Apollo, Capital Power Form $3B Venture for US Natural Gas Assets
Energy

Apollo, Capital Power Form $3B Venture for US Natural Gas Assets

The new partnership signals accelerating institutional investment in gas-fired power generation amid rising electricity demand and a robust M&A climate.

Apollo Global Management and Capital Power are launching a new partnership to acquire up to $3 billion in natural gas assets across the United States, signaling a major institutional bet on the fuel's long-term role in the American power grid.

The memorandum of understanding, announced Tuesday during Capital Power's 2025 Investor Day, establishes a joint venture targeting merchant natural gas-fired power generation assets. The collaboration pairs Apollo's vast financial resources with Capital Power's deep operational expertise in the energy sector, creating a formidable new player in the market for thermal power.
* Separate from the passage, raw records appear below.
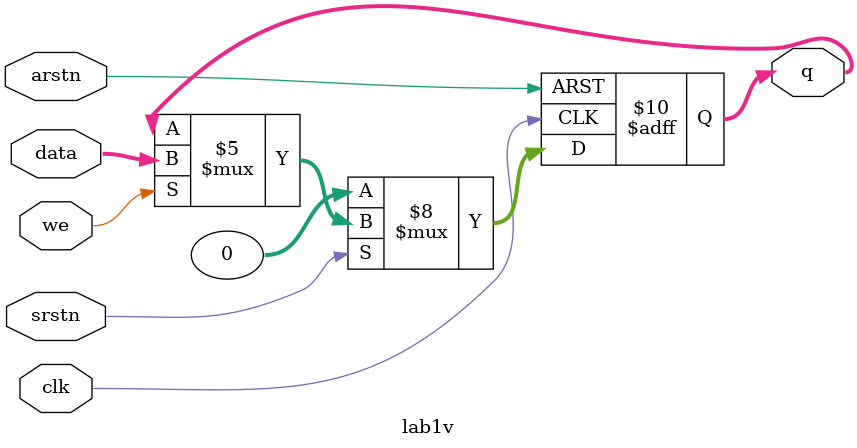
<source format=v>


`timescale 1ns/1ps


module lab1v(clk, we, data, q, arstn, srstn);

input clk, we, arstn, srstn;
input [31:0] data;
output reg [31:0] q;

always @(posedge clk or negedge arstn) begin 
	if(!arstn) begin 
		q <= 32'h0;
	end else if(!srstn) begin 
		q <= 32'h0;
	end else if(we) begin
		q <= data;
	end else begin 
		q <= q;
	end 
end


endmodule 

/* This code was derived from the Lab_1 of Alexander Lavrusenko*/


</source>
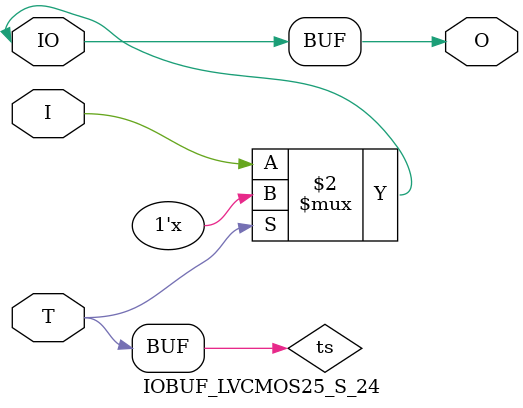
<source format=v>

/*

FUNCTION	: INPUT TRI-STATE OUTPUT BUFFER

*/

`celldefine
`timescale  100 ps / 10 ps

module IOBUF_LVCMOS25_S_24 (O, IO, I, T);

    output O;

    inout  IO;

    input  I, T;

    or O1 (ts, 1'b0, T);
    bufif0 T1 (IO, I, ts);

    buf B1 (O, IO);

endmodule

</source>
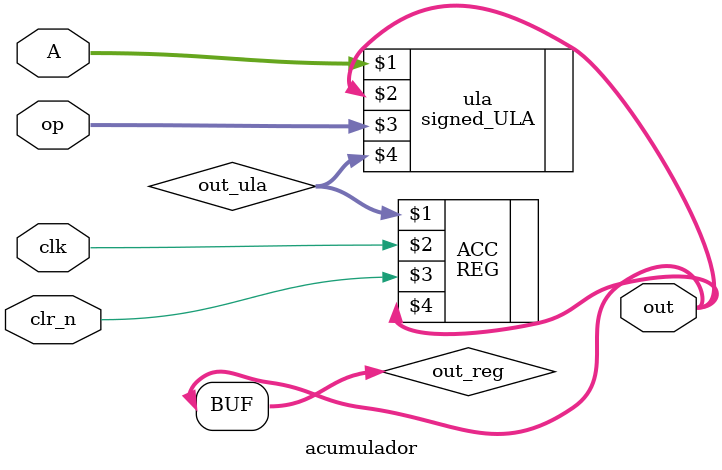
<source format=v>
module acumulador (input signed [3:0] A,op,
						 input clk, clr_n,
						 output signed [3:0] out );

		wire [3:0] out_ula,out_reg;	
		
		signed_ULA ula (A, out_reg, op, out_ula);
		
		REG ACC (out_ula,clk,clr_n, out);
		
		assign out = out_reg;
						 
endmodule

	
</source>
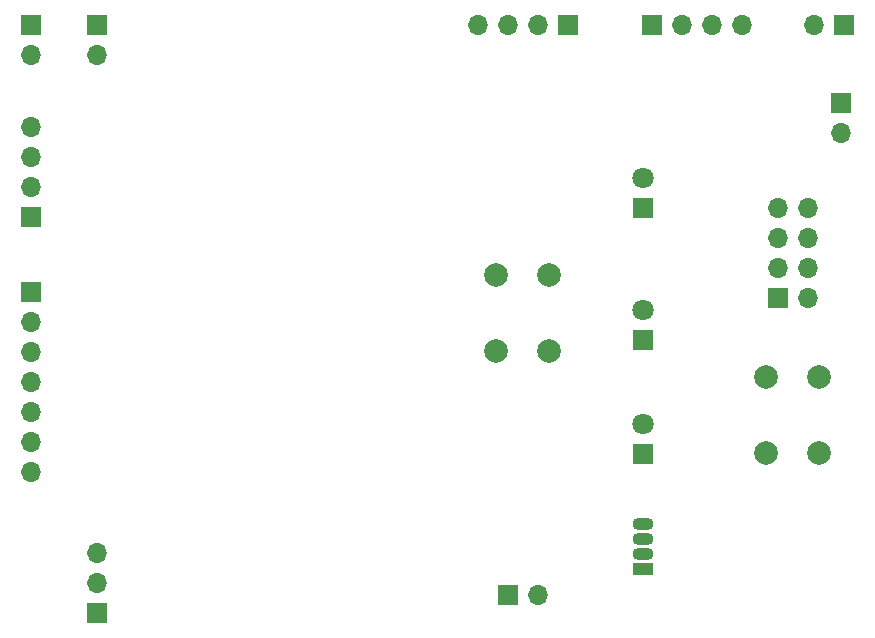
<source format=gbr>
%TF.GenerationSoftware,KiCad,Pcbnew,(6.0.5)*%
%TF.CreationDate,2023-02-27T08:13:59-05:00*%
%TF.ProjectId,UGV_Board,5547565f-426f-4617-9264-2e6b69636164,rev?*%
%TF.SameCoordinates,Original*%
%TF.FileFunction,Soldermask,Bot*%
%TF.FilePolarity,Negative*%
%FSLAX46Y46*%
G04 Gerber Fmt 4.6, Leading zero omitted, Abs format (unit mm)*
G04 Created by KiCad (PCBNEW (6.0.5)) date 2023-02-27 08:13:59*
%MOMM*%
%LPD*%
G01*
G04 APERTURE LIST*
%ADD10R,1.700000X1.700000*%
%ADD11O,1.700000X1.700000*%
%ADD12C,2.000000*%
%ADD13R,1.800000X1.800000*%
%ADD14C,1.800000*%
%ADD15R,1.800000X1.070000*%
%ADD16O,1.800000X1.070000*%
G04 APERTURE END LIST*
D10*
%TO.C,J6*%
X131064000Y-85613000D03*
D11*
X131064000Y-88153000D03*
X131064000Y-90693000D03*
X131064000Y-93233000D03*
X131064000Y-95773000D03*
X131064000Y-98313000D03*
X131064000Y-100853000D03*
%TD*%
D10*
%TO.C,SW1*%
X199903000Y-62992000D03*
D11*
X197363000Y-62992000D03*
%TD*%
D10*
%TO.C,J2*%
X136627000Y-112761000D03*
D11*
X136627000Y-110221000D03*
X136627000Y-107681000D03*
%TD*%
D12*
%TO.C,SW3*%
X197830000Y-92762000D03*
X197830000Y-99262000D03*
X193330000Y-92762000D03*
X193330000Y-99262000D03*
%TD*%
D10*
%TO.C,J9*%
X171470000Y-111252000D03*
D11*
X174010000Y-111252000D03*
%TD*%
D10*
%TO.C,J1*%
X131064000Y-79248000D03*
D11*
X131064000Y-76708000D03*
X131064000Y-74168000D03*
X131064000Y-71628000D03*
%TD*%
D10*
%TO.C,J5*%
X176520000Y-63017000D03*
D11*
X173980000Y-63017000D03*
X171440000Y-63017000D03*
X168900000Y-63017000D03*
%TD*%
D10*
%TO.C,J7*%
X131064000Y-62992000D03*
D11*
X131064000Y-65532000D03*
%TD*%
D10*
%TO.C,J8*%
X136677000Y-62992000D03*
D11*
X136677000Y-65532000D03*
%TD*%
D13*
%TO.C,D4*%
X182880000Y-99319000D03*
D14*
X182880000Y-96779000D03*
%TD*%
D10*
%TO.C,J10*%
X199644000Y-69596000D03*
D11*
X199644000Y-72136000D03*
%TD*%
D10*
%TO.C,J4*%
X183652000Y-62967000D03*
D11*
X186192000Y-62967000D03*
X188732000Y-62967000D03*
X191272000Y-62967000D03*
%TD*%
D10*
%TO.C,J3*%
X194290000Y-86096000D03*
D11*
X196830000Y-86096000D03*
X194290000Y-83556000D03*
X196830000Y-83556000D03*
X194290000Y-81016000D03*
X196830000Y-81016000D03*
X194290000Y-78476000D03*
X196830000Y-78476000D03*
%TD*%
D15*
%TO.C,D1*%
X182880000Y-109088000D03*
D16*
X182880000Y-107818000D03*
X182880000Y-106548000D03*
X182880000Y-105278000D03*
%TD*%
D12*
%TO.C,SW2*%
X170470000Y-90626000D03*
X170470000Y-84126000D03*
X174970000Y-90626000D03*
X174970000Y-84126000D03*
%TD*%
D13*
%TO.C,D2*%
X182880000Y-78491000D03*
D14*
X182880000Y-75951000D03*
%TD*%
D13*
%TO.C,D3*%
X182880000Y-89667000D03*
D14*
X182880000Y-87127000D03*
%TD*%
M02*

</source>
According to a company press release, the venture is a key component of Capital Power’s strategy to accelerate its growth in the U.S. market. The partnership is designed to enhance the company's access to capital and leverage its capabilities in asset optimization and power generation.

This multi-billion-dollar commitment arrives at a pivotal moment for the U.S. natural gas industry. The sector has seen a flurry of consolidation and investment activity in recent months, underpinned by strong fundamentals. In November, Henry Hub futures prices climbed over 14% amid forecasts for a colder winter and record demand for liquefied natural gas (LNG) exports, which are nearing 19 billion cubic feet per day.

The deal also lands in a hot M&A market. It follows Antero Resources' recent $2.8 billion acquisition of Marcellus Shale assets and the massive $12.8 billion merger announced between SM Energy and Civitas Resources. The entrance of a private equity heavyweight like Apollo suggests that sophisticated investors see significant value in a sector critical to grid reliability.

Analysts view the move as a strategic wager on the enduring need for dispatchable power generation to backstop intermittent renewable energy sources like wind and solar. As electricity demand rises, driven by the proliferation of data centers, artificial intelligence, and broad electrification, the role of natural gas in ensuring a stable power supply is becoming increasingly crucial.

In its investor day presentation, Capital Power highlighted its goal of delivering reliable, long-term growth. By focusing on merchant power assets, the venture will be positioned to capitalize on price volatility and supply-demand imbalances in regional electricity markets.

The partnership between a major infrastructure investor and a seasoned operator like Capital Power is expected to set a new benchmark for valuations in the natural gas power sector and could spur further deal-making as other firms seek to scale their presence in the evolving U.S. energy landscape.